WHAT THE TASK ASKS: The response must contain every line from the records below that has "middle".

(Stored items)
- - -
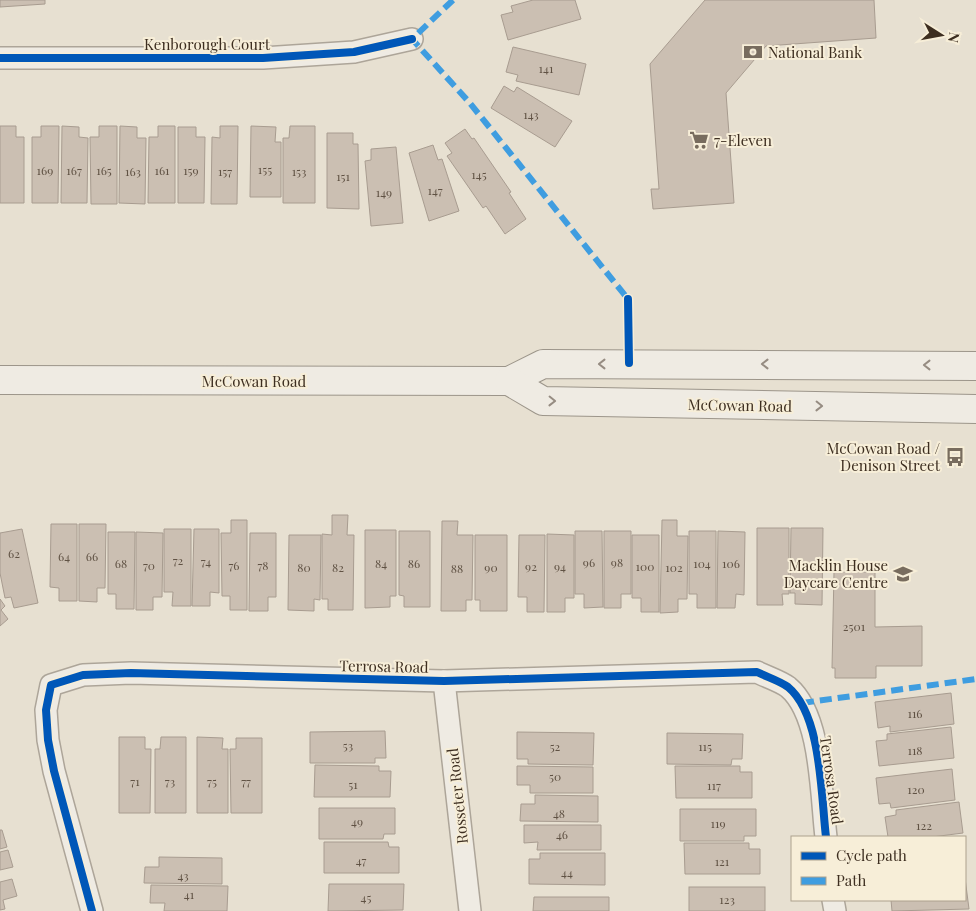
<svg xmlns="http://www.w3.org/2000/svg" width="976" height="911" viewBox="0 0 976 911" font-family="'Playfair Display',serif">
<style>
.building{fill:#cbbfb2;stroke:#a89c90}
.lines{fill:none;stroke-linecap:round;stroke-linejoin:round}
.minor-casing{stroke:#ada599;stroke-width:24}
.secondary-casing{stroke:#9c958a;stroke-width:30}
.minor{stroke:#efebe3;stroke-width:21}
.secondary{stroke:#efebe3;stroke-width:28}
.quiet{stroke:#3f9de0;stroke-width:6;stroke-dasharray:12 6;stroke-linecap:butt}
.cycleway-casing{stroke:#f7eed8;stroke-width:11}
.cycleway{stroke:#0057b8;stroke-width:8}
.oneway{stroke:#968c82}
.labels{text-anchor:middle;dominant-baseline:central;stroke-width:4;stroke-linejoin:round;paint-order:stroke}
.number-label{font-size:12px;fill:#605244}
.street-label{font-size:15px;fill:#3d2e20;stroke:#f7eed8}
.poi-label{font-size:15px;fill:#3d2e20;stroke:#f7eed8;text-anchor:start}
</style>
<rect width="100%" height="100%" fill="#e7e0d1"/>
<g class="building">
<polygon points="0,0 45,0 45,4 0,7"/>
<polygon points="533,0 575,0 581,19 508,40 501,15 513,12 511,6"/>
<polygon points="705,0 874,0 876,38 766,46 726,93 734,203 653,209 651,189 659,189 650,64"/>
<polygon points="513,47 586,64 579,95 516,81 518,75 506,72"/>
<polygon points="504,86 514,92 517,87 572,121 555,147 491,108"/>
<polygon points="0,126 16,126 16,137 24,137 24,203 0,203"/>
<polygon points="41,126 59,126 58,203 32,203 32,137 41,137"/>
<polygon points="62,126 79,127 79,137 88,138 87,203 61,203"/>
<polygon points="99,126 117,126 117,204 91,204 90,137 99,137"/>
<polygon points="120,126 137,127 137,138 146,138 145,204 119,203"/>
<polygon points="158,126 175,126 175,203 148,203 149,137 158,137"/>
<polygon points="220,126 238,126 237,204 211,204 212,137 220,138"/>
<polygon points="251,126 276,127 275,142 281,142 281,197 250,197"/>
<polygon points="290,126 315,126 315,203 283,203 283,138 289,138"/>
<polygon points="178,127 196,127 196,137 205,137 204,203 178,203"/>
<polygon points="465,129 472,139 474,138 511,192 509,193 526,219 505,234 486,206 483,208 447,156 452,153 445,143"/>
<polygon points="327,133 353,133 353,144 358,144 359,209 327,208"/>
<polygon points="433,145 438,160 442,159 459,211 429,221 409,153"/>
<polygon points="396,147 403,223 371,226 365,161 371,160 371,149"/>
<polygon points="332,515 348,515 347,535 354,535 353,610 328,610 328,599 322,599 322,534 332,535"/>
<polygon points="231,520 247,520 247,610 230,610 230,596 222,596 221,533 231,533"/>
<polygon points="662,520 677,520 677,536 688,536 687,599 678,599 678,612 660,613"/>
<polygon points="442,521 458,521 457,535 473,535 472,600 466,600 466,611 441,611"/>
<polygon points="51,524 77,524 77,601 59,601 59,588 50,587"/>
<polygon points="79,524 106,524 105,588 97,588 97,602 79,601"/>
<polygon points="757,528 789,528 789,594 782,594 783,605 757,605"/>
<polygon points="791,528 823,528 822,605 795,604 795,593 790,593"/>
<polygon points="22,529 38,603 14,608 11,597 5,598 0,573 0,533"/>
<polygon points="164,529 191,529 191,606 172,606 173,592 164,592"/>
<polygon points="194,529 219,529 219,593 210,592 210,606 192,606"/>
<polygon points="365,530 396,530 396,596 390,596 390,607 365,608"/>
<polygon points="399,531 430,531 430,607 404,607 404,596 399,595"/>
<polygon points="575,531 602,531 603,607 584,608 584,594 575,594"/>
<polygon points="604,531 631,531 631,594 621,594 621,608 604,608"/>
<polygon points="689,531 716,531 716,608 697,608 697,594 689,594"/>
<polygon points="718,531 745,532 744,595 736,594 735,608 717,608"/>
<polygon points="108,532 135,532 134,609 116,609 116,594 108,594"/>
<polygon points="136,532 163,533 162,597 153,597 153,610 136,610"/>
<polygon points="250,533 276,533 276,597 268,597 268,611 249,611"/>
<polygon points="547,534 574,535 574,598 565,598 565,612 547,612"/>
<polygon points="289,535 321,535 320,600 314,599 314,611 288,610"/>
<polygon points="475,535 507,535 507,611 480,611 480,600 475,600"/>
<polygon points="519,535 545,535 544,612 527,612 527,597 518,597"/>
<polygon points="632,535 659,535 659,612 641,612 641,598 632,598"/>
<polygon points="834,572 875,572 875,627 922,626 922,666 876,666 876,678 835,678 835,668 832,668"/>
<polygon points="0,599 5,606 1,610 8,619 0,626"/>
<polygon points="951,693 954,724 890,732 890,726 878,728 875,702"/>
<polygon points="951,727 954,758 879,766 876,741 887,740 887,734"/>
<polygon points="385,731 386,758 375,758 375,763 310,763 310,732"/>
<polygon points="517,732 594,733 593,765 528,764 528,759 517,759"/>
<polygon points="667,733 743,734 742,759 732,759 731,765 667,764"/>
<polygon points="119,737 145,737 145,749 151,749 150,813 119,813"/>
<polygon points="161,737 186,737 186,813 155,813 155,749 160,749"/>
<polygon points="197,737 223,738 222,749 228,749 228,813 197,813"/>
<polygon points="236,738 262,738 262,813 231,813 230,749 236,749"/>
<polygon points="315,765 379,766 379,771 391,771 390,797 314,797"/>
<polygon points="517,766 593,767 593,793 530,793 530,785 517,785"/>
<polygon points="675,766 740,766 740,772 752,772 752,798 676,798"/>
<polygon points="952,769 955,800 891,808 890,803 879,804 876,778"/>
<polygon points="535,795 598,796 598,822 520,821 521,804 535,804"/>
<polygon points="959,802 963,833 932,837 888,837 885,817 896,815 896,810"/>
<polygon points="319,808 395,808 395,834 384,834 383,839 319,839"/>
<polygon points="680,809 756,809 756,836 744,836 744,841 680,841"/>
<polygon points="524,825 601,825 601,850 537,850 538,842 524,843"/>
<polygon points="0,830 2,830 7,847 0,849"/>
<polygon points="324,842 388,842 389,847 399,847 399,873 324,873"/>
<polygon points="684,843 749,843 749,849 760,849 760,874 685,874"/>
<polygon points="8,850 13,867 0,870 0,852"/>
<polygon points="540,853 605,853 605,885 529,884 529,859 540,859"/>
<polygon points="159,857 222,858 222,884 144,883 145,867 159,867"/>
<polygon points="965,878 969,909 892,911 891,900 965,900"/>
<polygon points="12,879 17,896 3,900 5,909 0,910 0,882"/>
<polygon points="329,884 404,884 403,910 328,911"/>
<polygon points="151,885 228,886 227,911 164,911 165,903 150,903"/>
<rect x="689" y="887" width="76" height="24"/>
<polygon points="534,897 609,897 609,911 533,911"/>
</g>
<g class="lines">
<g class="minor-casing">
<g id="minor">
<polyline points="0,58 263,58 354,52 412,39"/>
<polyline points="444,681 470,911"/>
<polyline points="833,900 835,911"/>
<path d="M 92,911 L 54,771 L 48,740 L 46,710 L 51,685 L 83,675 L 131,673 L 444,681 L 757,672 C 767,677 780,681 788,687 C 822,715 821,797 826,837"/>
</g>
</g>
<g class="secondary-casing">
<g id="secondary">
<polyline points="0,380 509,381 543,364 976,366"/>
<polyline points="509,381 543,401 976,409"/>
</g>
</g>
<use href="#minor" class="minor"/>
<use href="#secondary" class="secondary"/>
<g class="quiet">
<polyline points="453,0 412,39 469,102 628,299"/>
<polyline points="802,703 976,679"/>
</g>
<g class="cycleway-casing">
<g id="cycleway">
<polyline points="0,58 263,58 354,52 412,39"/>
<polyline points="628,299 629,363"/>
<path d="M 92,911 L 54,771 L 48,740 L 46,710 L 51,685 L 83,675 L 131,673 L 444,681 L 757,672 C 767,677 780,681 788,687 C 822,715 821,797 826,837"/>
</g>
</g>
<use href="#cycleway" class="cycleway"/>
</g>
<defs><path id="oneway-chevron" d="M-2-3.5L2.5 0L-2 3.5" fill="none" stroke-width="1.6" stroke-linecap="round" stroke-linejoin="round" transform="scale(1.25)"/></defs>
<g class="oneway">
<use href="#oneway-chevron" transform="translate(602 364) rotate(180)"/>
<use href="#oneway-chevron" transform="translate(765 364) rotate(-180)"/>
<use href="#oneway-chevron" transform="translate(927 365) rotate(-180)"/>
<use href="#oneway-chevron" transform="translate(552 401) rotate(1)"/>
<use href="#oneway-chevron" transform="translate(819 406) rotate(1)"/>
</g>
<defs>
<g id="bank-bare" transform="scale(1.5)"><path d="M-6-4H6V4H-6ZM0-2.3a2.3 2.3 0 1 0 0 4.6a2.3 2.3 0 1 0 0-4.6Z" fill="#786c5e" stroke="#f7eed8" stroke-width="2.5" paint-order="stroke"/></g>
<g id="supermarket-bare" transform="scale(1.5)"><path d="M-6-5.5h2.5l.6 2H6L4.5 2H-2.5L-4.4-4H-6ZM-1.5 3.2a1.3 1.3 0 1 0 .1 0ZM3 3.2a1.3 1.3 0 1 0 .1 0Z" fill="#786c5e" stroke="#f7eed8" stroke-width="2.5" paint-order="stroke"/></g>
<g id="bus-bare" transform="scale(1.5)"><path d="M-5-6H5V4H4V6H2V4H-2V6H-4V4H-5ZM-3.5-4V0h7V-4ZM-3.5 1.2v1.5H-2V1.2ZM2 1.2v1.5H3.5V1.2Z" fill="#786c5e" stroke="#f7eed8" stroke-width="2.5" paint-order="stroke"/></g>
<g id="school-bare" transform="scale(1.5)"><path d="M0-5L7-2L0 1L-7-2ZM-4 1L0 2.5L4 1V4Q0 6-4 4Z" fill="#786c5e" stroke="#f7eed8" stroke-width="2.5" paint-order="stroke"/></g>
</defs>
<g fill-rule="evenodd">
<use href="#bank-bare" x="753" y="52"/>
<use href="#supermarket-bare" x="699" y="140"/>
<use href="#bus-bare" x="955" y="457"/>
<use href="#school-bare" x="903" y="574"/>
</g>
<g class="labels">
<g class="number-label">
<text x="546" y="68">141</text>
<text x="531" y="114">143</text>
<text x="265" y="169">155</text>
<text x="45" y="170">169</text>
<text x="74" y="170">167</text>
<text x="104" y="170">165</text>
<text x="162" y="170">161</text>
<text x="191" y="170">159</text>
<text x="133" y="171">163</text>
<text x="225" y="171">157</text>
<text x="299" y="171">153</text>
<text x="479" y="174">145</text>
<text x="343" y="176">151</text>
<text x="435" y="190">147</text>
<text x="384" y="192">149</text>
<text x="14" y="553">62</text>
<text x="64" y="556">64</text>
<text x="92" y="556">66</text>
<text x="178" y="560">72</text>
<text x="206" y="561">74</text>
<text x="589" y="562">96</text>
<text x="617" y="562">98</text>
<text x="121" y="563">68</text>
<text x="381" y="563">84</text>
<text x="414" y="563">86</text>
<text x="702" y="563">104</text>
<text x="731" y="563">106</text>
<text x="149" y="565">70</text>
<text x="234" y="565">76</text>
<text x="263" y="565">78</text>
<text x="531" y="566">92</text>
<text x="560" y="566">94</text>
<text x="645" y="566">100</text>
<text x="304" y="567">80</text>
<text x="338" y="567">82</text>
<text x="491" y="567">90</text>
<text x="674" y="567">102</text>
<text x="457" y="568">88</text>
<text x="854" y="626">2501</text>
<text x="915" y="713">116</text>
<text x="348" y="745">53</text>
<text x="555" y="746">52</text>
<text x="705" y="746">115</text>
<text x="915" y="750">118</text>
<text x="555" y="776">50</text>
<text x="135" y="781">71</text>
<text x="170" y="781">73</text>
<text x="212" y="781">75</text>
<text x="246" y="781">77</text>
<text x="353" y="784">51</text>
<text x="714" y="785">117</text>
<text x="916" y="789">120</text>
<text x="559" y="813">48</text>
<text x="357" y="821">49</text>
<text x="718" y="823">119</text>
<text x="924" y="825">122</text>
<text x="562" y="834">46</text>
<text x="361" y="860">47</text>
<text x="722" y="861">121</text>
<text x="567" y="872">44</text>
<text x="183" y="875">43</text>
<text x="189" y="894">41</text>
<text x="366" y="897">45</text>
<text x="727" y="899">123</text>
</g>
<g class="street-label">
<text x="207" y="44">Kenborough Court</text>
<text x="254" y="381">McCowan Road</text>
<text transform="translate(740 405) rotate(1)">McCowan Road</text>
<text transform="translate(384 666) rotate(1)">Terrosa Road</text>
<text transform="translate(832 780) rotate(82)">Terrosa Road</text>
<text transform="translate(457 796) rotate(-96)">Rosseter Road</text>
</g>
<g class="poi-label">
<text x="768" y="52">National Bank</text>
<text x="714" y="140">7-Eleven</text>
<text x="940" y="448" text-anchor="end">McCowan Road /<tspan x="940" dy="17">Denison Street</tspan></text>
<text x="888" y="565" text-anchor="end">Macklin House<tspan x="888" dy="17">Daycare Centre</tspan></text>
</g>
</g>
<rect x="791" y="836" width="175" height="65" fill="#f7eed8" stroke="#ada18e"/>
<rect x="801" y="852" width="25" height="8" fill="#0057b8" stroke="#ada18e"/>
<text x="836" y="861" font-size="15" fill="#3d2e20">Cycle path</text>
<rect x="801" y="877" width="25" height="8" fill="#3f9de0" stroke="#ada18e"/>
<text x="836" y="886" font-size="15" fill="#3d2e20">Path</text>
<g transform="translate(941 35) rotate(101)" stroke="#f7eed8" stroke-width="4" paint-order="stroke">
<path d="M0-4L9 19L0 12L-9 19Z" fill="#3d2e20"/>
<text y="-8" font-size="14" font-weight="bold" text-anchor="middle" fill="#3d2e20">N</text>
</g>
</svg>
- - -
SOLUTION TO THIS PROBLEM:
.labels{text-anchor:middle;dominant-baseline:central;stroke-width:4;stroke-linejoin:round;paint-order:stroke}
<text y="-8" font-size="14" font-weight="bold" text-anchor="middle" fill="#3d2e20">N</text>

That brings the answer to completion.